I confess I’m still not entirely certain why the case can’t simply run as follows: chairman of BCA put on the stand; given copy of article to read out with instructions to put his hand up when he gets to the bit where he’s called a liar; gets to the end without putting his hand up; judge throws the case out. It’s all more complex than that. Apparently.

But that is grounds for a separate rant. Grounds for this one are as follows. Facts are facts. Dogma is dogma. The two are irreconcilable. When a fact contradicts dogma it is the dogma that is at fault. There is no reputation at stake. There is no libel to be had. And libel laws should not be used to suppress science.

Sense About Science has published a statement to this effect, to which all sorts of famous and non-famous (like me) people have added their signatures. Go thou and do likewise.

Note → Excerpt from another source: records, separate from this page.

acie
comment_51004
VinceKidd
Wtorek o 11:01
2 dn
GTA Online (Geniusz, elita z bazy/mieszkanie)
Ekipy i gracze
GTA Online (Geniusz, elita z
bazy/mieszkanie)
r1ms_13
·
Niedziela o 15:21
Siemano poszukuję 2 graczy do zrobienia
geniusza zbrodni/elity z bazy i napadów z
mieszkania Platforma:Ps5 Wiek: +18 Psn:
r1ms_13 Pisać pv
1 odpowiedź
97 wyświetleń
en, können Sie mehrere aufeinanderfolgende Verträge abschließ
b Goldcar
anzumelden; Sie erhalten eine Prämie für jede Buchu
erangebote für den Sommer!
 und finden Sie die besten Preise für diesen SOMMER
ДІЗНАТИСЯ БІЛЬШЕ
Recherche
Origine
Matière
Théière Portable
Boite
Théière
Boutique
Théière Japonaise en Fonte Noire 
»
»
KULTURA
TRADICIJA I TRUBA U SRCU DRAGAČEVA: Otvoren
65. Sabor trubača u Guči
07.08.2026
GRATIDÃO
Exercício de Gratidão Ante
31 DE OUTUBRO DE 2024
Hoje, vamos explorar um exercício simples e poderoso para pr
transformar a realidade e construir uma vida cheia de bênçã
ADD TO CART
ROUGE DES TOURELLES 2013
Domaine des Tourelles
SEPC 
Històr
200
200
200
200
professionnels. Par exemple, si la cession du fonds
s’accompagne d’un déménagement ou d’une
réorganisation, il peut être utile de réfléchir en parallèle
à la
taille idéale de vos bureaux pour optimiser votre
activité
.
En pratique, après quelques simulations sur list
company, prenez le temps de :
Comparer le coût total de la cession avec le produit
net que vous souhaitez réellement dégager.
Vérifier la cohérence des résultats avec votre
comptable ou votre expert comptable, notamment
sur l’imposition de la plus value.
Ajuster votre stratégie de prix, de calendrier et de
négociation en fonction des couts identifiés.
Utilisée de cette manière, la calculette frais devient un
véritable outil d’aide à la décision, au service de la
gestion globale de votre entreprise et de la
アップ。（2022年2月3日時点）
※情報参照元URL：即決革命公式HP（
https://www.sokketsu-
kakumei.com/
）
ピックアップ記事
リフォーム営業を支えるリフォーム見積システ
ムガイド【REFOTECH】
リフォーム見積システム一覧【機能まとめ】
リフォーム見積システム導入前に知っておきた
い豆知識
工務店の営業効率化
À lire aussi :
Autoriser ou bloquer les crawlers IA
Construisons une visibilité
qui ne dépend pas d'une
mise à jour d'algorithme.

Let’s give the last word to Stephen Fry, another signatory:

“It may seem like a small thing to some when claims are made without evidence, but there are those of us who take this kind of thing very seriously because we believe that repeatable evidence-based science is the very foundation of our civilisation. Freedom in politics, in thought and in speech followed the rise of empirical science which refused to take anything on trust, on faith, on hope or even on reason. The simplicity and purity of evidence is all that stands between us and the wildest kinds of tyranny, superstition and fraudulent nonsense. When a powerful organisation tries to silence a man of Simon Singh’s reputation then anyone who believes in science, fairness and the truth should rise in indignation. All we ask for is proof. Reasoned proof according to the established protocols of medicine and science everywhere. It is not science that is arrogant: science can be defined as ‘humility before the facts’ – it is those who refuse to submit to testing and make unsubstantiated claims that are arrogant. Arrogant and unjust.”